» Task set:
• 1. List every Fi02 delivery setting that the text on oxygen delivery gives for the venturi mask.
• 2. Continue the text on oxygen delivery systems from its last sentence onward.

» Excerpt provided:
[Start of Attachment]

Increasing the delivered oxygen concentration in most cases, a mask reservoir is used. The facemask’s volume is about 100-300 cm3   based on the size. The mask has the potential of delivering a Fi02 of between 40-60 percent.  Tidal volume, breath rate, and pathology usually influence the Fi02. Further, the mask is also depicted on patients with epistaxis or nasal irritation. Besides, it can be applied for patients identified as strictly mouth breathers. Generally, the reservoir is used for operative procedures, short-run emergencies, or the lack of an appropriate nasal canal for the patients.

High flow delivery

The systems of high flow delivery usually supply particularly the concentration of oxygen at a flow that equals or exceeds the inspiratory flow demand of a patient. In most cases, a blending system or an air-entrainment is applied (Roca et al., 2010). As long as the delivered flow is more than the patient’s total flow, it is possible to achieve an exact delivered Fi02. Oxygen is mixed with room air using a venturi mask, where it allows the creation of high flow enriched air of a specific concentration. The mask offers a constant and accurate Fi02 regardless of the distinct rates of respiration and the tidal volumes. The delivery settings of Fi02 are usually set at 24%, 28%, 31%, 35%, and 40% based on oxygen (Roca et al., 2010). The venturi mask is, in most cases, used when the clinician expresses concern about carbon dioxide retention. It may also be used when there is inconsistent respiratory drive. Humidification addition is not essential in the case of high flow delivery. In most cases, the venturi mask is used in the COPD patient population, where the threat of knocking the hypoxic drive of a patient is of concern.

[End of Attachment]

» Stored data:
[Start of Attachment]

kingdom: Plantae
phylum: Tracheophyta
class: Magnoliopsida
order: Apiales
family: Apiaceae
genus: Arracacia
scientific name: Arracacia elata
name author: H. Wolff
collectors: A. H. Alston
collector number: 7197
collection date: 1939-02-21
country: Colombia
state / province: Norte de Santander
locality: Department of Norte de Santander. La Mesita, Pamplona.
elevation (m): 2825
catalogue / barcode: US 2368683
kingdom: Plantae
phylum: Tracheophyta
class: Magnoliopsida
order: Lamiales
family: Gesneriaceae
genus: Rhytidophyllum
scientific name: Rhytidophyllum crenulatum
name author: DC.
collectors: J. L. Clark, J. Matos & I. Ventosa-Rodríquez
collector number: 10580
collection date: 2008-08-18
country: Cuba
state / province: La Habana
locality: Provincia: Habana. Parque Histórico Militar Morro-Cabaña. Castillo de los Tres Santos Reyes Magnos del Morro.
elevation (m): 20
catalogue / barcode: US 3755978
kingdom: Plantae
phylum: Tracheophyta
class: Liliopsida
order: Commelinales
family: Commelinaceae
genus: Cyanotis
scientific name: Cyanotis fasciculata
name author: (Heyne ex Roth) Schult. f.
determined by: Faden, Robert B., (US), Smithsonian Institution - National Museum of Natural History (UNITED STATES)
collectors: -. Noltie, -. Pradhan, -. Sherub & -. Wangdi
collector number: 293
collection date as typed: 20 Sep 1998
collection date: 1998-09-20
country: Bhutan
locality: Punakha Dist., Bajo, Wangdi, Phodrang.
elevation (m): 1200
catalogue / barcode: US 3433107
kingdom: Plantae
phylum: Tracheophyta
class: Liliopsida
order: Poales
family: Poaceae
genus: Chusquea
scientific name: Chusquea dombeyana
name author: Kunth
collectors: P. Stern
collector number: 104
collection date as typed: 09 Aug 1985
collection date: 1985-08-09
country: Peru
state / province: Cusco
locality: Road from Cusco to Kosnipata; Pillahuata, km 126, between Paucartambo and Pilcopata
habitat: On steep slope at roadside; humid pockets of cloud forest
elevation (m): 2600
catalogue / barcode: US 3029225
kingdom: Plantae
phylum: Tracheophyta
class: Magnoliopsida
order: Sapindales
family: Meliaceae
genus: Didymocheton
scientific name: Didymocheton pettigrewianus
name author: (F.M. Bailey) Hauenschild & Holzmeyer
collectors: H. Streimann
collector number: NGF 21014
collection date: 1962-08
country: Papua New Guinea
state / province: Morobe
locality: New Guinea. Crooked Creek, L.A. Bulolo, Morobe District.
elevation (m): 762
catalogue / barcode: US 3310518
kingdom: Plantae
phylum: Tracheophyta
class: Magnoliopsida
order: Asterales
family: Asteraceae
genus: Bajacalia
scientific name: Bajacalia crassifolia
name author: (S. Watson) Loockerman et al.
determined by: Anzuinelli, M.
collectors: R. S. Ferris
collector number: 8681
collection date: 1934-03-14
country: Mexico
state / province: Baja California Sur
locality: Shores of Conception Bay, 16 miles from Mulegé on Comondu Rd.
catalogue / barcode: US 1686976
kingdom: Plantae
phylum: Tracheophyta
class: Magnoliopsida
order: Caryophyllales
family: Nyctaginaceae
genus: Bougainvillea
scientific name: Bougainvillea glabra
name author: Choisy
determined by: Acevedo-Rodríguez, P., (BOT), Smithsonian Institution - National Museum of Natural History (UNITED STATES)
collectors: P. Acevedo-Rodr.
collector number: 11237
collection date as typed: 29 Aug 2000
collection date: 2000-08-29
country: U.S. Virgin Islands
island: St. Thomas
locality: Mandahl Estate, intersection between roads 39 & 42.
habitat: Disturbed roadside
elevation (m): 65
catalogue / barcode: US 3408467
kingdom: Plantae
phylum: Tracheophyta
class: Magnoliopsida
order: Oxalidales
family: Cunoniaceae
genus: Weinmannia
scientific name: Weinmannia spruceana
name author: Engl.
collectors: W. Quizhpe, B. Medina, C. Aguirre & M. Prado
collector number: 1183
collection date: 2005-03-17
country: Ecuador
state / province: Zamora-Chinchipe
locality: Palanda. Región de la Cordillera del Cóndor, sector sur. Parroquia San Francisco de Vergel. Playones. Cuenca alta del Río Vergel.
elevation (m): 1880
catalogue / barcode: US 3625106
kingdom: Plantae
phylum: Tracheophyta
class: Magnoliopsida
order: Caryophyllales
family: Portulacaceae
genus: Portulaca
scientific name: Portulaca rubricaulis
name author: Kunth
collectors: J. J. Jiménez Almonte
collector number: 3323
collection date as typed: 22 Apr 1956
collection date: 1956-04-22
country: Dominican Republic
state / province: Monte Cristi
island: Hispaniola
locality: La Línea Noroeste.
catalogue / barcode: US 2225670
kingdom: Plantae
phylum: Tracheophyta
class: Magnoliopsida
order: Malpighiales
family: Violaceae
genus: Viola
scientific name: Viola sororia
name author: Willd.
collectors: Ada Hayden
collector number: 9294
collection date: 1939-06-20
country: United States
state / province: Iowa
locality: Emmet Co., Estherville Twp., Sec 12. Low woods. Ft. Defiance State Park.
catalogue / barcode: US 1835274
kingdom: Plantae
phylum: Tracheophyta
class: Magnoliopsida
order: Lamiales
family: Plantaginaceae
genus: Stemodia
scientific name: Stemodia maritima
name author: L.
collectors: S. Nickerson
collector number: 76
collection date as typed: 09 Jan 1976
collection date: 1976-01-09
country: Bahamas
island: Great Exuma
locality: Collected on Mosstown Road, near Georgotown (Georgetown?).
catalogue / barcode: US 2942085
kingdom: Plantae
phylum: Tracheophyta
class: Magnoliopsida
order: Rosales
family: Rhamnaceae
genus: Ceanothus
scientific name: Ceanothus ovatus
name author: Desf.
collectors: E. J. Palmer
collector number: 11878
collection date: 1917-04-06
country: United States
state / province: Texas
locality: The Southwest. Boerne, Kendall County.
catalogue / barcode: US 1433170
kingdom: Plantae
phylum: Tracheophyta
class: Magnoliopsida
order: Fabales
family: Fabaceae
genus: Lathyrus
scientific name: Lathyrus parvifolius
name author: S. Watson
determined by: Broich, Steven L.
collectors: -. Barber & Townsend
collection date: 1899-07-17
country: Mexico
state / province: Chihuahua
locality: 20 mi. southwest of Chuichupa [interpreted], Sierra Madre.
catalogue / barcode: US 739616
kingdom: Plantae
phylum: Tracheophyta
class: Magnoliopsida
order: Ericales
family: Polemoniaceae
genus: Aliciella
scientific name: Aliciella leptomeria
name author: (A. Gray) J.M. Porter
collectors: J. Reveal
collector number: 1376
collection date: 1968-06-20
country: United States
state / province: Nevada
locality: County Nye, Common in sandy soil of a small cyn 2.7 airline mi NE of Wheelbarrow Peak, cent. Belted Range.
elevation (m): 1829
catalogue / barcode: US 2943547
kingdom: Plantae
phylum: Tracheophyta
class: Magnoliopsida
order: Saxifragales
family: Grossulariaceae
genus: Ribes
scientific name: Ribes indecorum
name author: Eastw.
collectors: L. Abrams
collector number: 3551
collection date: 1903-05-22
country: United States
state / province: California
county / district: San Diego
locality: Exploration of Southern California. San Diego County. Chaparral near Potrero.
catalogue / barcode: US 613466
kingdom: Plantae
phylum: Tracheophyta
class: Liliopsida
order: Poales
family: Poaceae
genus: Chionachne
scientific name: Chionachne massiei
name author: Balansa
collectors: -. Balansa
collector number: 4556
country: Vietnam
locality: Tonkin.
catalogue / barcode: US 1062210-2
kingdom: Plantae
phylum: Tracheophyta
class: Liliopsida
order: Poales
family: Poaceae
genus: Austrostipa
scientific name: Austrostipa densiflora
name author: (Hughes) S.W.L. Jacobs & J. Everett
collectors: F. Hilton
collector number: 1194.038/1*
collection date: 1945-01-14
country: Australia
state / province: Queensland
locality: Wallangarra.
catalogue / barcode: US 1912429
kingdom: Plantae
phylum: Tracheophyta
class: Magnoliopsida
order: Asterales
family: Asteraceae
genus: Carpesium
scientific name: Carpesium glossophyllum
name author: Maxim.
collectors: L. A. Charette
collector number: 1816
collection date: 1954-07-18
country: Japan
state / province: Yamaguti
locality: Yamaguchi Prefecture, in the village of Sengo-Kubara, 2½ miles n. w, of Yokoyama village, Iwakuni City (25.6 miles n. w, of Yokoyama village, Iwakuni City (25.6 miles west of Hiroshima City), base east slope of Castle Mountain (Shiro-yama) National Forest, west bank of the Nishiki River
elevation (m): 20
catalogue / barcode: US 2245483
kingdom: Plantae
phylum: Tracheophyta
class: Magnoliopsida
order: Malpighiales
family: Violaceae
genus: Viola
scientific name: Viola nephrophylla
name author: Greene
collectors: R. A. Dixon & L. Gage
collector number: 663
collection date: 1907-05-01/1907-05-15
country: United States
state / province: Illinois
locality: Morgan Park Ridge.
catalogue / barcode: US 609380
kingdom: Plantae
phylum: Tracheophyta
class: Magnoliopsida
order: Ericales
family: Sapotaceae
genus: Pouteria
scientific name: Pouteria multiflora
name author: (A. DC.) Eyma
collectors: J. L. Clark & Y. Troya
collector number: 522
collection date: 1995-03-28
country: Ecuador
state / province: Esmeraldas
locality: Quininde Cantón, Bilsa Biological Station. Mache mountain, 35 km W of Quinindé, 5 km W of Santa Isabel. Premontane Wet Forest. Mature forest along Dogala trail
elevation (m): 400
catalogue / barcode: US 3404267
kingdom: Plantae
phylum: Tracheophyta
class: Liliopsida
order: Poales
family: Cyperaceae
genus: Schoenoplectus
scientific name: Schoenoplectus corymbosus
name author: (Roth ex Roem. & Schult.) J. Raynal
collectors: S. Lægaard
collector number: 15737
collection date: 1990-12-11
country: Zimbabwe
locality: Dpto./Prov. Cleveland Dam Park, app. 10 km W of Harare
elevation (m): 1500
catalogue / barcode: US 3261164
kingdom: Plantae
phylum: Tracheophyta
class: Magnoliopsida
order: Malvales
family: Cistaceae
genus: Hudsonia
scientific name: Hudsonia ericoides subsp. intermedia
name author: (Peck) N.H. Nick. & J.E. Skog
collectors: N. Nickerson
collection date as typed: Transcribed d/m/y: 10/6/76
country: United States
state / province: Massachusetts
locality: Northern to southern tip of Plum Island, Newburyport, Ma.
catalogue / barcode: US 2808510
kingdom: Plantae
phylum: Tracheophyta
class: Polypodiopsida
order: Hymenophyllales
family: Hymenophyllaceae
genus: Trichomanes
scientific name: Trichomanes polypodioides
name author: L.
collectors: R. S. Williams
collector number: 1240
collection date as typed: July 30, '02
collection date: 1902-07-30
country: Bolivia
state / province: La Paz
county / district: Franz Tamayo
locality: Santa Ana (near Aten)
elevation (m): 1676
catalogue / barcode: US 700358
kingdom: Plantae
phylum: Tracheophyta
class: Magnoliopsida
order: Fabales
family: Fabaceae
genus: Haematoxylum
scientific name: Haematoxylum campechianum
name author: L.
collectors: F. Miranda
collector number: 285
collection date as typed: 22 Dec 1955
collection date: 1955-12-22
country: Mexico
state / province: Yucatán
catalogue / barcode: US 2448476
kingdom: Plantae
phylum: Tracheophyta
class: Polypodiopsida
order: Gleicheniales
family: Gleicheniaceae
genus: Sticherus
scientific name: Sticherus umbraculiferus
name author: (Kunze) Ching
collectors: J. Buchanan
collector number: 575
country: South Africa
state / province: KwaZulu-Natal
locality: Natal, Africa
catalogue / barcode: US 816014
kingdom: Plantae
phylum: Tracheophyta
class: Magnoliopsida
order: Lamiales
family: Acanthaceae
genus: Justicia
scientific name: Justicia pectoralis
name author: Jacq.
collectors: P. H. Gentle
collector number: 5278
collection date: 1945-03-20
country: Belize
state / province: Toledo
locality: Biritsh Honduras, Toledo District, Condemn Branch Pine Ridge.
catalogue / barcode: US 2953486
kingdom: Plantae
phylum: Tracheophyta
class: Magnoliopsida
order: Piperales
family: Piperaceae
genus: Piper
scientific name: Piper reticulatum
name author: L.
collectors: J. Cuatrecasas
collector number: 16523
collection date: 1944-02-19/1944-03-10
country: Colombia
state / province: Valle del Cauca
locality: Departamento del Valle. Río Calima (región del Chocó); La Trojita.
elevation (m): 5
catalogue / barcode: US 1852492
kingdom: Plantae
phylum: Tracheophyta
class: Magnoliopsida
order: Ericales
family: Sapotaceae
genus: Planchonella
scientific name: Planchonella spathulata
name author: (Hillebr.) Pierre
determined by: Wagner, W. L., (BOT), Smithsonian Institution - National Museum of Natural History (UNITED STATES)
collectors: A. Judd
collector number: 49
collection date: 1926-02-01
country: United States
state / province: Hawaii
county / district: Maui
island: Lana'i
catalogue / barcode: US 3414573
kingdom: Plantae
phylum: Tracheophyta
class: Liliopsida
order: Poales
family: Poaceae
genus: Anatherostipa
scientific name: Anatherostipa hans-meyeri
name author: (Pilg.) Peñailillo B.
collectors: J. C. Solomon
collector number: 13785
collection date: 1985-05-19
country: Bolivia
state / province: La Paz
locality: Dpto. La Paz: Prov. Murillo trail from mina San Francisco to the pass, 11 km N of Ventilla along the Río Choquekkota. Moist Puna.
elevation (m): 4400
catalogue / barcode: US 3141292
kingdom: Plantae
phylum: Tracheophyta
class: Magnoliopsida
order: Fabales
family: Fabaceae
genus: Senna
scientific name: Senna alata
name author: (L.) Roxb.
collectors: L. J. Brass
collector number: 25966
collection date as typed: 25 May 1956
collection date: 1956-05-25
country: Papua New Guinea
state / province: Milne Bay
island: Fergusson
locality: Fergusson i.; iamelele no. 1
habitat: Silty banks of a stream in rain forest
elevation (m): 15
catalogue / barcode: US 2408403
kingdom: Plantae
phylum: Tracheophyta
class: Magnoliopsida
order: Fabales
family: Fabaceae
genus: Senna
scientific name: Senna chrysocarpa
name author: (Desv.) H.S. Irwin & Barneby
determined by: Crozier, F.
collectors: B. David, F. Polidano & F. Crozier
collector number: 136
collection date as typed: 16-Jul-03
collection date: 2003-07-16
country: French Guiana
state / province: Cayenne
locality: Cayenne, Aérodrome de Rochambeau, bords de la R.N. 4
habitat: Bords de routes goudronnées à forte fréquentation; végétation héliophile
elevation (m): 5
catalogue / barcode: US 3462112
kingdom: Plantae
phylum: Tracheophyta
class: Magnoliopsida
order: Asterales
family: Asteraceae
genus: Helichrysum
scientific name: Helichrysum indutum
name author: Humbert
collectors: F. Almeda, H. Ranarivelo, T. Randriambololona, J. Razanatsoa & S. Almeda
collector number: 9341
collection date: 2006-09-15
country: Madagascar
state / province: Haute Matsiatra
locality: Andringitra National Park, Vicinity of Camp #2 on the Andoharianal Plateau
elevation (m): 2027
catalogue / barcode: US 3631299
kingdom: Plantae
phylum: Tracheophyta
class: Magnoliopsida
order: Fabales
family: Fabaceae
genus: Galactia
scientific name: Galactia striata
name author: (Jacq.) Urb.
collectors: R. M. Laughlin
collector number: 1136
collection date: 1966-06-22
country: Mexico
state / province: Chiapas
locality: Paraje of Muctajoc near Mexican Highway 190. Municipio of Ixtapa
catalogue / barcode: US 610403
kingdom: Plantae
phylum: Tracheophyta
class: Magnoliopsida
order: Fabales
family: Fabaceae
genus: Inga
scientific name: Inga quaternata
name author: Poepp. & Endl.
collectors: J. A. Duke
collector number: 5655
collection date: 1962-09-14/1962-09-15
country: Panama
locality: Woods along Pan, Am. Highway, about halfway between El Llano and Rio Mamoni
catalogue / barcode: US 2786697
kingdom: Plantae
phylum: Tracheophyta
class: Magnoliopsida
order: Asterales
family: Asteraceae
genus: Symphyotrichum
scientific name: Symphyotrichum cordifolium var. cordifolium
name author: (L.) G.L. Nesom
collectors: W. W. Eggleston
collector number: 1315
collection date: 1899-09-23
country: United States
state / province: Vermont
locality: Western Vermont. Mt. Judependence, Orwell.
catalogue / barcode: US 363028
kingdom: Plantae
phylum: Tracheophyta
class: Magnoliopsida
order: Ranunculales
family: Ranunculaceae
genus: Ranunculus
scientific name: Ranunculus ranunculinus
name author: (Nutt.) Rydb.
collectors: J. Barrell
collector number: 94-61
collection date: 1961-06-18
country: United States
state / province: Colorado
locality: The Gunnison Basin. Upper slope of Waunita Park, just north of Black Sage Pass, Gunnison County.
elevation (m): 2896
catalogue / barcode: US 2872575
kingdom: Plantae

[End of Attachment]

» Task answers:
• 1. 24%, 28%, 31%, 35%, and 40%

• 2.
Conclusion

In conclusion, oxygen delivery is a well-known clinical intervention, especially for patients that exhibit respiratory distress. Outcome optimization, in most cases, is based on selecting the appropriate oxygen delivery device. Devices of oxygen administration have historically been grouped into three primary types in terms of their design. These include low flow, reservoirs, and a high glow category. A respiratory therapist needs to involve certain recommendations when selecting a device for oxygen delivery. These include the patent’s etiology and condition, the goal of oxygen delivery, and the selected device’s performance. The selection of oxygen administration devices is based on the patient’s physiological response and clinical pathophysiology. It is essential to include clinical monitoring and assessment as they ensure patient safety. They also assist in attaining desired clinical results when delivering oxygen.

 

References

McDonald, C. F. (2014). Low‐flow oxygen: How much is your patient really getting?. Respirology19(4), 469-470. https://doi.org/10.1111/resp.12290

Miller, K. (2015). Oxygen administration: what is the best choice? Although design plays an important role in selection of oxygen delivery devices, clinical assessment and performance ultimately determine which device should be selected. RT for Decision Makers in Respiratory Care28(10), 28-31.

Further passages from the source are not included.